• JOB
Return, word for word, the stretch of the records from the line containing "Organisation for Economic" through the line containing "DON QUINTANA", leaving the pictures out of your answer.

┌─ THE INPUT

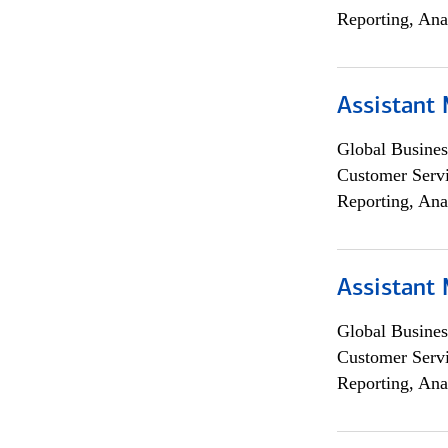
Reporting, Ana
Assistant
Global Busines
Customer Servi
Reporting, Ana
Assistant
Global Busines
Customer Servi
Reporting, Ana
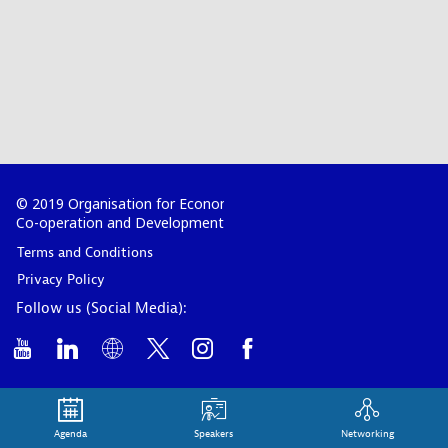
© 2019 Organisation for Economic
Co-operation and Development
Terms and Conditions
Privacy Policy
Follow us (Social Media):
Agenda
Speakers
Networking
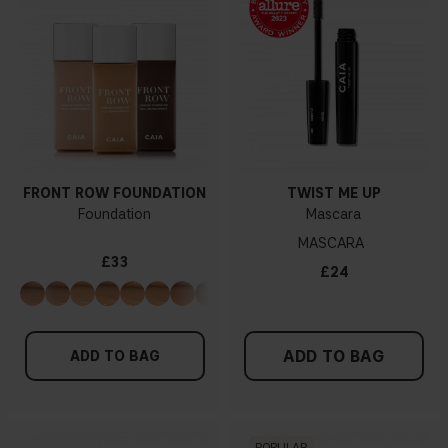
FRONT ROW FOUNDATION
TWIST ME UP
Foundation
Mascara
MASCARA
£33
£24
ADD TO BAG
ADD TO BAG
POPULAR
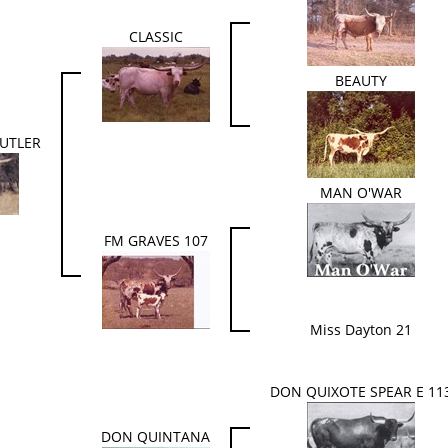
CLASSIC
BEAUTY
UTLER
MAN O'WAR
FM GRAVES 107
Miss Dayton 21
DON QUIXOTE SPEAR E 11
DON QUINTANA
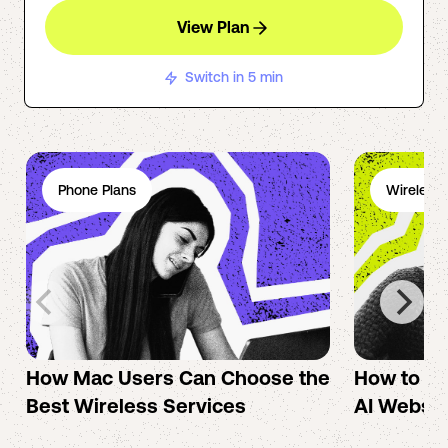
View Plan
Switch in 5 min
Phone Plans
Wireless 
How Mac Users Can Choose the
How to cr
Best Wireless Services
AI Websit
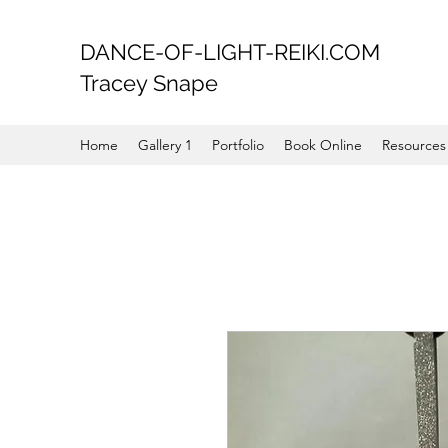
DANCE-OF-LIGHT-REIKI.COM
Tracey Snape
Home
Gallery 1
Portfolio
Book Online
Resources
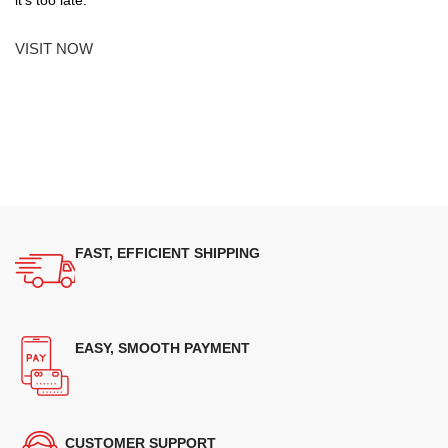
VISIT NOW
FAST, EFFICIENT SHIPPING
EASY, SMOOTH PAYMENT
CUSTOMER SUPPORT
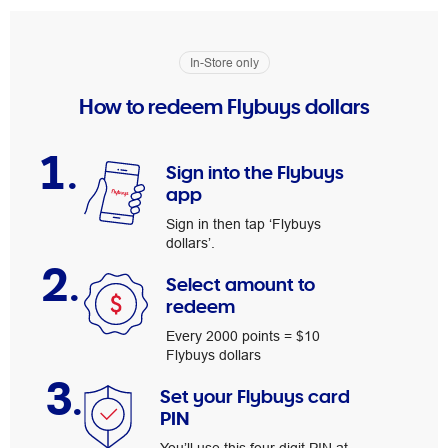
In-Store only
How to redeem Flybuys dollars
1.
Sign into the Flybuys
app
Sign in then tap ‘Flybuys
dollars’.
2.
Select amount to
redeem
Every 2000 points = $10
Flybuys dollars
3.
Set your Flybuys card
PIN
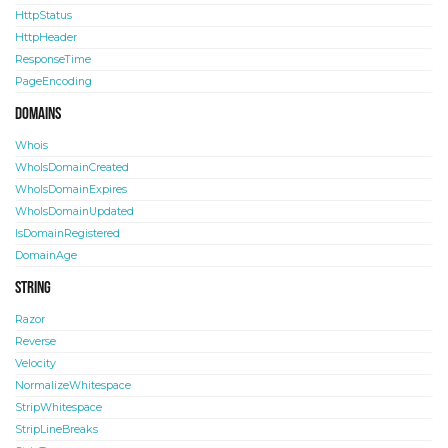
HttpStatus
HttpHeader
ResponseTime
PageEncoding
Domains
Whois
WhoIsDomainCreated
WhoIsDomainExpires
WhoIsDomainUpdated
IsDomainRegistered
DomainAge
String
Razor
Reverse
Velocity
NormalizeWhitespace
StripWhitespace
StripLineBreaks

└─

• EXERCISE RESPONSE
© 2019 Organisation for Economic
Co-operation and Development
Terms and Conditions
Privacy Policy
Follow us (Social Media):
Agenda
Speakers
Networking
FRONT ROW FOUNDATION
TWIST ME UP
Foundation
Mascara
MASCARA
£33
£24
ADD TO BAG
ADD TO BAG
POPULAR
CLASSIC
BEAUTY
UTLER
MAN O'WAR
FM GRAVES 107
Miss Dayton 21
DON QUIXOTE SPEAR E 11
DON QUINTANA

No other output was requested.